South Australia will delay by a year the introduction of a user charge on electric vehicles to allow more time to monitor the development of similar measures interstate.
In its November budget, the state government said it would introduce the charge, expected to initially raise about $1 million a year, in July this year.
But it will now come into force in July 2022.
Victoria is also planning similar legislation, to come into force in July this year, while the NSW treasurer is expected to take a proposal to state cabinet later this year.
Treasurer Rob Lucas said SA's legislation would be based on a similar distance-travelled scheme as Victoria, with motorists providing odometer readings to ensure all road users contributed fairly to the state's road maintenance investment.
"The reality is, if you're driving an electric vehicle then you're not paying fuel excise at the pump and you're contributing significantly less to the vital upkeep of our vast road network," Mr Lucas said.
"Ultimately this reform will have to happen.

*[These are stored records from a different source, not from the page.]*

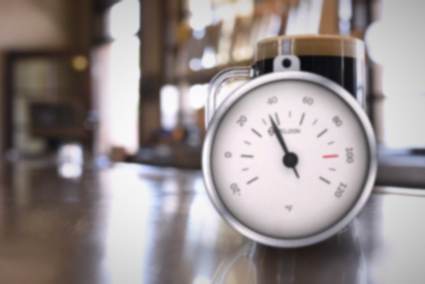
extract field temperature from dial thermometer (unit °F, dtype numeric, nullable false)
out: 35 °F
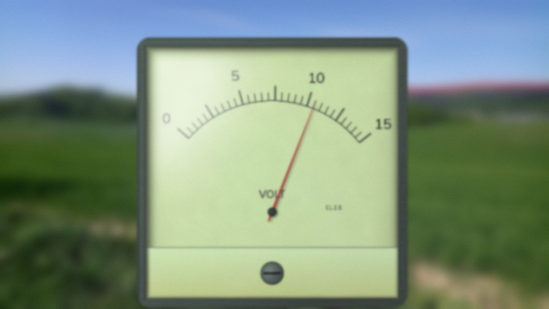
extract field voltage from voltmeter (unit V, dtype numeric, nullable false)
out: 10.5 V
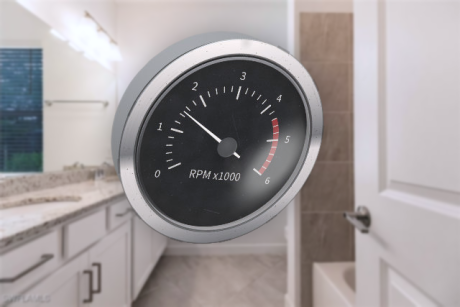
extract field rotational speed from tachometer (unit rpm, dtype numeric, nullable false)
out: 1500 rpm
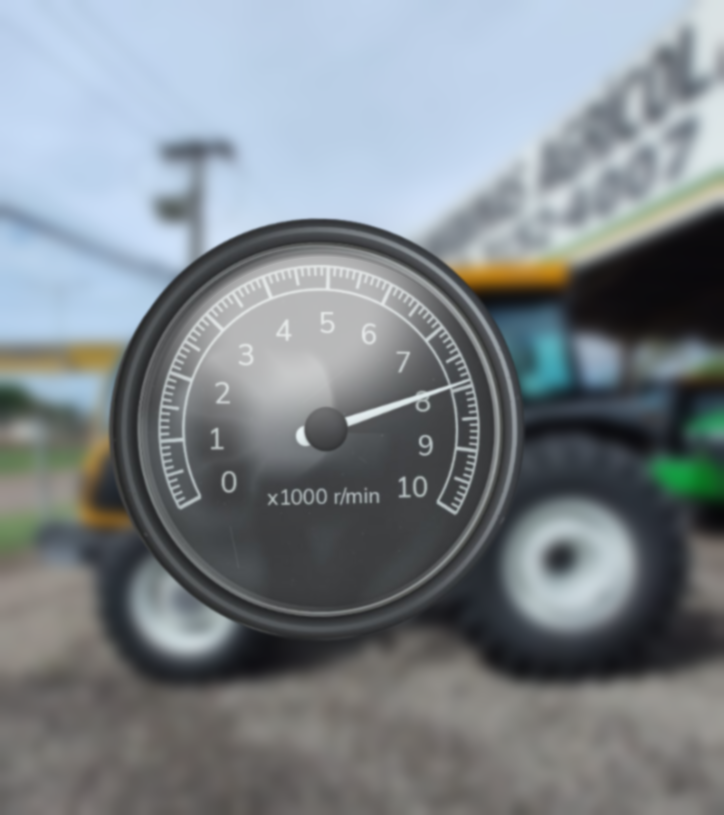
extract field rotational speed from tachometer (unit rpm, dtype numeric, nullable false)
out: 7900 rpm
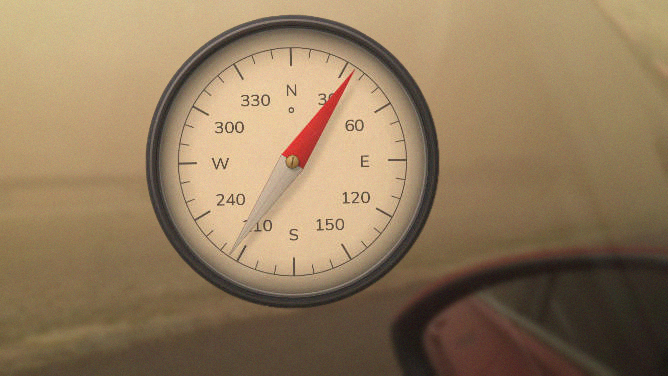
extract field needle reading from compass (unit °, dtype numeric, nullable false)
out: 35 °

"As more and more Australian motorists shift to zero and low-emission vehicles, all governments will need to ensure there is sufficient funding for ongoing road maintenance and infrastructure investment."
Under Victoria's model, charges will apply to light vehicles not predominantly powered by a fuel source subject to commonwealth government fuel excise, such as petrol, diesel or LPG.
A 2.5 cent/km charge would apply to electric and other zero-emission vehicles and hydrogen vehicles, and a 2.0 cent/km charge would apply to plug-in hybrid electric vehicles.
Mr Lucas said SA's decision to delay the measure would also allow more time for industry consultation.